• _WORK INSTRUCTIONS_: Your reply should contain every record, restated word for word.
Start of DATA SUPPLIED
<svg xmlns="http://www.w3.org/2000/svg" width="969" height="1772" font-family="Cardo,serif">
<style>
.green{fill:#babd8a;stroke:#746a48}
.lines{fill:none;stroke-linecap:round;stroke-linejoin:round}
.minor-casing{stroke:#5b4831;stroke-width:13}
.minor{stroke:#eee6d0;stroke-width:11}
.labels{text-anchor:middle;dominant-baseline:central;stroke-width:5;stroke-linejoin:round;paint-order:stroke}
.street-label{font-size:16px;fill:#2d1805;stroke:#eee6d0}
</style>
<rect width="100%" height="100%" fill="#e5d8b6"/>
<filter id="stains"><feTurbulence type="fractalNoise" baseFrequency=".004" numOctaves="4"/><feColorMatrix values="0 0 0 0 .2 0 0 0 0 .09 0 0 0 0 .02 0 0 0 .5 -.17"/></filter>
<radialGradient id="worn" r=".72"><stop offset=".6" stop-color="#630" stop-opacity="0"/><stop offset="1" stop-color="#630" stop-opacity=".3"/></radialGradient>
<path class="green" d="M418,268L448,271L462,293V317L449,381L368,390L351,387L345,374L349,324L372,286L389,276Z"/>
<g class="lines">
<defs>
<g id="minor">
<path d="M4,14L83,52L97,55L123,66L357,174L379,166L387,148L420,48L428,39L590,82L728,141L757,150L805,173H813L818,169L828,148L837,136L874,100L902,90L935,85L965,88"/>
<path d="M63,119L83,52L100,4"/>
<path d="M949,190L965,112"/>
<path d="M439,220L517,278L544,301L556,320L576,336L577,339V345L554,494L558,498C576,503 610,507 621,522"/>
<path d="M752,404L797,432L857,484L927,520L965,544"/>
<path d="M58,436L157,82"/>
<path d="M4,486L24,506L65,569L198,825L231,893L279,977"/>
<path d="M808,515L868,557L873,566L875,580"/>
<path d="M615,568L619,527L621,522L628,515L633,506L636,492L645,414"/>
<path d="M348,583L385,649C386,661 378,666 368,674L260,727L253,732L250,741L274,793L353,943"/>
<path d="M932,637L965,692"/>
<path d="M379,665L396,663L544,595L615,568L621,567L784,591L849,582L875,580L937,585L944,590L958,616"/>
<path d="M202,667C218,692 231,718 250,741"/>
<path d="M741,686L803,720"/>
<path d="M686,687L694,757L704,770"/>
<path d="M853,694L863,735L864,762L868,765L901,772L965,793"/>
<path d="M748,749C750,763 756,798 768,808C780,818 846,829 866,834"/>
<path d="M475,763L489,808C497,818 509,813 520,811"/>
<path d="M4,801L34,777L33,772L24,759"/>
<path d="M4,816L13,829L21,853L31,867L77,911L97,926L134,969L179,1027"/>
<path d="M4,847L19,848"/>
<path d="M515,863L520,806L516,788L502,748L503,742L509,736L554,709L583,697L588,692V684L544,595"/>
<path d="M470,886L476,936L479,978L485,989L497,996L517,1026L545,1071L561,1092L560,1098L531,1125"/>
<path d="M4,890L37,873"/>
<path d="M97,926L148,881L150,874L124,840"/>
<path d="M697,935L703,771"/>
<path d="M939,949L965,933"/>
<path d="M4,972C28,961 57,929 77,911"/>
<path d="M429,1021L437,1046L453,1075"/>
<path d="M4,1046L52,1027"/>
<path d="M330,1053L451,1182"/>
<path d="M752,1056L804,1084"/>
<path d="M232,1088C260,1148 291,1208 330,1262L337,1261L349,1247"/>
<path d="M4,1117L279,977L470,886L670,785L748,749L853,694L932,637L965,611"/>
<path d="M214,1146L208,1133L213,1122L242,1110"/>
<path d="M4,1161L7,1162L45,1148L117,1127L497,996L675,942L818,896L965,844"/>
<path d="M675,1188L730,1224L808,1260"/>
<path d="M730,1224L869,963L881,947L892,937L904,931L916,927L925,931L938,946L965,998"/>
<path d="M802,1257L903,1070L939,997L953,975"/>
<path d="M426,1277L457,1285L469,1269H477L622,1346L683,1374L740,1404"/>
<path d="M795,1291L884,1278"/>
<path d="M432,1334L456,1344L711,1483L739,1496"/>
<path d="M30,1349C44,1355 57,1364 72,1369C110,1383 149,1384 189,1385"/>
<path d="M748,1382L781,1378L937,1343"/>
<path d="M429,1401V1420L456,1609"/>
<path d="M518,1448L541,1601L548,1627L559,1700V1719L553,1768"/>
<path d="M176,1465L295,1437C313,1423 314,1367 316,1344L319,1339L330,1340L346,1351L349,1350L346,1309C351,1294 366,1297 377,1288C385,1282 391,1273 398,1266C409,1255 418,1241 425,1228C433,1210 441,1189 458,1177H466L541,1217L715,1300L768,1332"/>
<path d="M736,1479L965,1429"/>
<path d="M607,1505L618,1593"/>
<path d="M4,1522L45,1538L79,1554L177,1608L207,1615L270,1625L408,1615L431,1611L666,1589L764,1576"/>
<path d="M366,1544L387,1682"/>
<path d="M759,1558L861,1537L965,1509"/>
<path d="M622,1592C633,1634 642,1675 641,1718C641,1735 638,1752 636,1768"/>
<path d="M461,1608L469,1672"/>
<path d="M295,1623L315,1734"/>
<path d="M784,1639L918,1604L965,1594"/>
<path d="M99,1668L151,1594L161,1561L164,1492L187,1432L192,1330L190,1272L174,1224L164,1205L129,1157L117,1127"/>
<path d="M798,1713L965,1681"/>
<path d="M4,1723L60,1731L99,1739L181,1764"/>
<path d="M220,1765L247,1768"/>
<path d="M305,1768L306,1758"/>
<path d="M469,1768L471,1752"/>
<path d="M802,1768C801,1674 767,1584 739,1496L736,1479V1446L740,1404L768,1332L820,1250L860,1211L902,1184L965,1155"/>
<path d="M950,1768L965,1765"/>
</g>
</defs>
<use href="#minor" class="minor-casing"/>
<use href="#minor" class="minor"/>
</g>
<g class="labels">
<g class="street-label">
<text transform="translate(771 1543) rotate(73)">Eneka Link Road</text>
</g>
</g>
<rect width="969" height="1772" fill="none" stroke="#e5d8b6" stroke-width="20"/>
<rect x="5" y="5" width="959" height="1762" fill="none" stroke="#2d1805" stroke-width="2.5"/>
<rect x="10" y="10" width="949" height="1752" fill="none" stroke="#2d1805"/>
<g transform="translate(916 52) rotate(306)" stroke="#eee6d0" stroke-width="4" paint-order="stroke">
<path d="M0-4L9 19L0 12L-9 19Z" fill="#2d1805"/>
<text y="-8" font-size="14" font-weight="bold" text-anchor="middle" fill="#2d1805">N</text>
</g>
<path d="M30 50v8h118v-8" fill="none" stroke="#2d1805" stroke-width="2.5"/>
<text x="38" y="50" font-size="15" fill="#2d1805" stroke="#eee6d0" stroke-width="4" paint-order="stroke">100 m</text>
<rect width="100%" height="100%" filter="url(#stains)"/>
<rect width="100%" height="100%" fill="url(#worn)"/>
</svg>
End of DATA SUPPLIED
• _SOLUTION TO THIS EXERCISE_:
<svg xmlns="http://www.w3.org/2000/svg" width="969" height="1772" font-family="Cardo,serif">
<style>
.green{fill:#babd8a;stroke:#746a48}
.lines{fill:none;stroke-linecap:round;stroke-linejoin:round}
.minor-casing{stroke:#5b4831;stroke-width:13}
.minor{stroke:#eee6d0;stroke-width:11}
.labels{text-anchor:middle;dominant-baseline:central;stroke-width:5;stroke-linejoin:round;paint-order:stroke}
.street-label{font-size:16px;fill:#2d1805;stroke:#eee6d0}
</style>
<rect width="100%" height="100%" fill="#e5d8b6"/>
<filter id="stains"><feTurbulence type="fractalNoise" baseFrequency=".004" numOctaves="4"/><feColorMatrix values="0 0 0 0 .2 0 0 0 0 .09 0 0 0 0 .02 0 0 0 .5 -.17"/></filter>
<radialGradient id="worn" r=".72"><stop offset=".6" stop-color="#630" stop-opacity="0"/><stop offset="1" stop-color="#630" stop-opacity=".3"/></radialGradient>
<path class="green" d="M418,268L448,271L462,293V317L449,381L368,390L351,387L345,374L349,324L372,286L389,276Z"/>
<g class="lines">
<defs>
<g id="minor">
<path d="M4,14L83,52L97,55L123,66L357,174L379,166L387,148L420,48L428,39L590,82L728,141L757,150L805,173H813L818,169L828,148L837,136L874,100L902,90L935,85L965,88"/>
<path d="M63,119L83,52L100,4"/>
<path d="M949,190L965,112"/>
<path d="M439,220L517,278L544,301L556,320L576,336L577,339V345L554,494L558,498C576,503 610,507 621,522"/>
<path d="M752,404L797,432L857,484L927,520L965,544"/>
<path d="M58,436L157,82"/>
<path d="M4,486L24,506L65,569L198,825L231,893L279,977"/>
<path d="M808,515L868,557L873,566L875,580"/>
<path d="M615,568L619,527L621,522L628,515L633,506L636,492L645,414"/>
<path d="M348,583L385,649C386,661 378,666 368,674L260,727L253,732L250,741L274,793L353,943"/>
<path d="M932,637L965,692"/>
<path d="M379,665L396,663L544,595L615,568L621,567L784,591L849,582L875,580L937,585L944,590L958,616"/>
<path d="M202,667C218,692 231,718 250,741"/>
<path d="M741,686L803,720"/>
<path d="M686,687L694,757L704,770"/>
<path d="M853,694L863,735L864,762L868,765L901,772L965,793"/>
<path d="M748,749C750,763 756,798 768,808C780,818 846,829 866,834"/>
<path d="M475,763L489,808C497,818 509,813 520,811"/>
<path d="M4,801L34,777L33,772L24,759"/>
<path d="M4,816L13,829L21,853L31,867L77,911L97,926L134,969L179,1027"/>
<path d="M4,847L19,848"/>
<path d="M515,863L520,806L516,788L502,748L503,742L509,736L554,709L583,697L588,692V684L544,595"/>
<path d="M470,886L476,936L479,978L485,989L497,996L517,1026L545,1071L561,1092L560,1098L531,1125"/>
<path d="M4,890L37,873"/>
<path d="M97,926L148,881L150,874L124,840"/>
<path d="M697,935L703,771"/>
<path d="M939,949L965,933"/>
<path d="M4,972C28,961 57,929 77,911"/>
<path d="M429,1021L437,1046L453,1075"/>
<path d="M4,1046L52,1027"/>
<path d="M330,1053L451,1182"/>
<path d="M752,1056L804,1084"/>
<path d="M232,1088C260,1148 291,1208 330,1262L337,1261L349,1247"/>
<path d="M4,1117L279,977L470,886L670,785L748,749L853,694L932,637L965,611"/>
<path d="M214,1146L208,1133L213,1122L242,1110"/>
<path d="M4,1161L7,1162L45,1148L117,1127L497,996L675,942L818,896L965,844"/>
<path d="M675,1188L730,1224L808,1260"/>
<path d="M730,1224L869,963L881,947L892,937L904,931L916,927L925,931L938,946L965,998"/>
<path d="M802,1257L903,1070L939,997L953,975"/>
<path d="M426,1277L457,1285L469,1269H477L622,1346L683,1374L740,1404"/>
<path d="M795,1291L884,1278"/>
<path d="M432,1334L456,1344L711,1483L739,1496"/>
<path d="M30,1349C44,1355 57,1364 72,1369C110,1383 149,1384 189,1385"/>
<path d="M748,1382L781,1378L937,1343"/>
<path d="M429,1401V1420L456,1609"/>
<path d="M518,1448L541,1601L548,1627L559,1700V1719L553,1768"/>
<path d="M176,1465L295,1437C313,1423 314,1367 316,1344L319,1339L330,1340L346,1351L349,1350L346,1309C351,1294 366,1297 377,1288C385,1282 391,1273 398,1266C409,1255 418,1241 425,1228C433,1210 441,1189 458,1177H466L541,1217L715,1300L768,1332"/>
<path d="M736,1479L965,1429"/>
<path d="M607,1505L618,1593"/>
<path d="M4,1522L45,1538L79,1554L177,1608L207,1615L270,1625L408,1615L431,1611L666,1589L764,1576"/>
<path d="M366,1544L387,1682"/>
<path d="M759,1558L861,1537L965,1509"/>
<path d="M622,1592C633,1634 642,1675 641,1718C641,1735 638,1752 636,1768"/>
<path d="M461,1608L469,1672"/>
<path d="M295,1623L315,1734"/>
<path d="M784,1639L918,1604L965,1594"/>
<path d="M99,1668L151,1594L161,1561L164,1492L187,1432L192,1330L190,1272L174,1224L164,1205L129,1157L117,1127"/>
<path d="M798,1713L965,1681"/>
<path d="M4,1723L60,1731L99,1739L181,1764"/>
<path d="M220,1765L247,1768"/>
<path d="M305,1768L306,1758"/>
<path d="M469,1768L471,1752"/>
<path d="M802,1768C801,1674 767,1584 739,1496L736,1479V1446L740,1404L768,1332L820,1250L860,1211L902,1184L965,1155"/>
<path d="M950,1768L965,1765"/>
</g>
</defs>
<use href="#minor" class="minor-casing"/>
<use href="#minor" class="minor"/>
</g>
<g class="labels">
<g class="street-label">
<text transform="translate(771 1543) rotate(73)">Eneka Link Road</text>
</g>
</g>
<rect width="969" height="1772" fill="none" stroke="#e5d8b6" stroke-width="20"/>
<rect x="5" y="5" width="959" height="1762" fill="none" stroke="#2d1805" stroke-width="2.5"/>
<rect x="10" y="10" width="949" height="1752" fill="none" stroke="#2d1805"/>
<g transform="translate(916 52) rotate(306)" stroke="#eee6d0" stroke-width="4" paint-order="stroke">
<path d="M0-4L9 19L0 12L-9 19Z" fill="#2d1805"/>
<text y="-8" font-size="14" font-weight="bold" text-anchor="middle" fill="#2d1805">N</text>
</g>
<path d="M30 50v8h118v-8" fill="none" stroke="#2d1805" stroke-width="2.5"/>
<text x="38" y="50" font-size="15" fill="#2d1805" stroke="#eee6d0" stroke-width="4" paint-order="stroke">100 m</text>
<rect width="100%" height="100%" filter="url(#stains)"/>
<rect width="100%" height="100%" fill="url(#worn)"/>
</svg>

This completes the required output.